O projeto de Hardy estabelecia que os bairros fossem implantados como unidades de vizinhança autônomas, cada um com sua própria área de comércio, lazer, saúde e educação. Previa, ainda um centro cívico-administrativo, com a prefeitura e câmara municipais, fórum, biblioteca, central de polícia e bombeiros; e um centro comunal destinado às atividades mais diversificadas como no comércio, hotéis, pensões, destinados aos funcionários e operários solteiros e à população flutuante de compradores e visitantes.

Enquanto esta parte projetada e organizada da cidade era implantada de forma planejada, outra banda crescia de maneira desorganizada, sem saneamento básico, sem projetos, com porcos e outros animais domésticos criados pelas ruas, entre as quais a rua do Comércio e a rua Araxá (onde ficava a zona boêmia), por óbvio, as mais movimentadas da incipiente cidade.

A implantação da Usiminas transformou Ipatinga num novo “eldorado” para onde convergiam levas de imigrantes de todas as partes do País e do exterior.

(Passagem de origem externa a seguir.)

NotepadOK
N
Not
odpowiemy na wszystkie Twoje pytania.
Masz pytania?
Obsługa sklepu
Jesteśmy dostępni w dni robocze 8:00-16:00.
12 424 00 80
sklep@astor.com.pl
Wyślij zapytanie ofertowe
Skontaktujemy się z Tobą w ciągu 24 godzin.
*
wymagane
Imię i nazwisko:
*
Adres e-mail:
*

Desde então, se vivia num território que era o retrato fiel da contradição social. E pouco a pouco, Ipatinga de “cidade aberta”, foi se transformando em “terra-de-ninguém”.

Daí para cá, a cidade cresceu rápida e assustadoramente. As políticas públicas foram incapazes de acompanhar este desenvolvimento que atingiu seu ápice nas duas últimas décadas do século XXI e a livre iniciativa, tal qual preconizado por Rafael Hardy, assumiu o controle da situação, ou seja, do mercado e da própria cidade com toda intensidade. Tanta que parece haver um Plano Diretor para cada “desconstrutor”.

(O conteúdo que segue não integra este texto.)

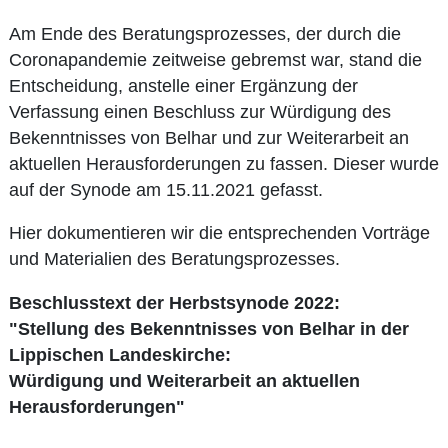
Am Ende des Beratungsprozesses, der durch die
Coronapandemie zeitweise gebremst war, stand die
Entscheidung, anstelle einer Ergänzung der
Verfassung einen Beschluss zur Würdigung des
Bekenntnisses von Belhar und zur Weiterarbeit an
aktuellen Herausforderungen zu fassen. Dieser wurde
auf der Synode am 15.11.2021 gefasst.
Hier dokumentieren wir die entsprechenden Vorträge
und Materialien des Beratungsprozesses.
Beschlusstext der Herbstsynode 2022:
"
Stellung des Bekenntnisses von Belhar in der
Lippischen Landeskirche:
Würdigung und Weiterarbeit an aktuellen
Herausforderungen"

O que ocorre hoje é um crescimento predatório, uma verticalização marcada por interesses meramente especulativos, sem qualquer função social. E o pior, que não leva em conta elementos fundamentais da urbanização como a própria habitabilidade (alguns “projetos” imobiliários são verdadeiros cubículos), os bairros se transformam em “bambuzais” urbanos, com traços arquitetônicos que são um atentado visual e, sem qualquer discussão sobre as consequências sobre o meio ambiente.

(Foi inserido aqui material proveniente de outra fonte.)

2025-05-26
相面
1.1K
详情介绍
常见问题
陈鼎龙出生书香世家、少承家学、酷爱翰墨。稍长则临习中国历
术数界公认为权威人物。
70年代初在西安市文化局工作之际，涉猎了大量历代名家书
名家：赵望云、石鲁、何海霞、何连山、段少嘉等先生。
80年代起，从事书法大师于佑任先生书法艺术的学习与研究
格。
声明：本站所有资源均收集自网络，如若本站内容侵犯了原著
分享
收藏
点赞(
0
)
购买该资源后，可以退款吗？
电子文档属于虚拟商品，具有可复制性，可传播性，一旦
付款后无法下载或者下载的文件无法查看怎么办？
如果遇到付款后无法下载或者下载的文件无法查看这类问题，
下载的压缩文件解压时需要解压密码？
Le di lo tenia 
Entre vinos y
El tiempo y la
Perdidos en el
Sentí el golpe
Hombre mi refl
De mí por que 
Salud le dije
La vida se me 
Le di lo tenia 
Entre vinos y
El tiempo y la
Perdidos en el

Os “desconstrutores” no afã do lucro seguro da especulação imobiliária, em momento algum se preocupam com a destinação do lixo gerado pelos amontoados de pessoas, com o consumo da água, da energia elétrica, com o aumento do trânsito gerado pelo adensamento populacional. Elementos urbanísticos como espaços de lazer, de convívio social, a mobilidade, então, nem pensar.

Na verdade, promovem uma “arquitetura da destruição” do meio ambiente e dos centros urbanos para convívio humano.

E sobem os prédios às dezenas e centenas, sem qualquer função social, exceto para os próprios “desconstrutores” que se alimentam de seu lucro especulativo líquido e certo. Ao passo que o fosso do déficit habitacional se alarga.

Em Ipatinga, este debate precisa ser feito urgentemente, antes que a cidade chegue ao esgotamento total de sua capacidade de suportar este processo de descontrução. Antes que os “efeitos extremos” desta intervenção predatória se faça sentir na falta d’água, no retorno do sistema de esgoto sanitário, na paralisia do sistema de transportes, na violência urbana, enfim, no inferno que os especuladores imobiliários estão construindo no lugar da cidade de pessoas.

E tudo à vista dos poderes públicos com sua inércia conivente e silenciosa.

(*) Fernando Benedito Jr. é editor do DP.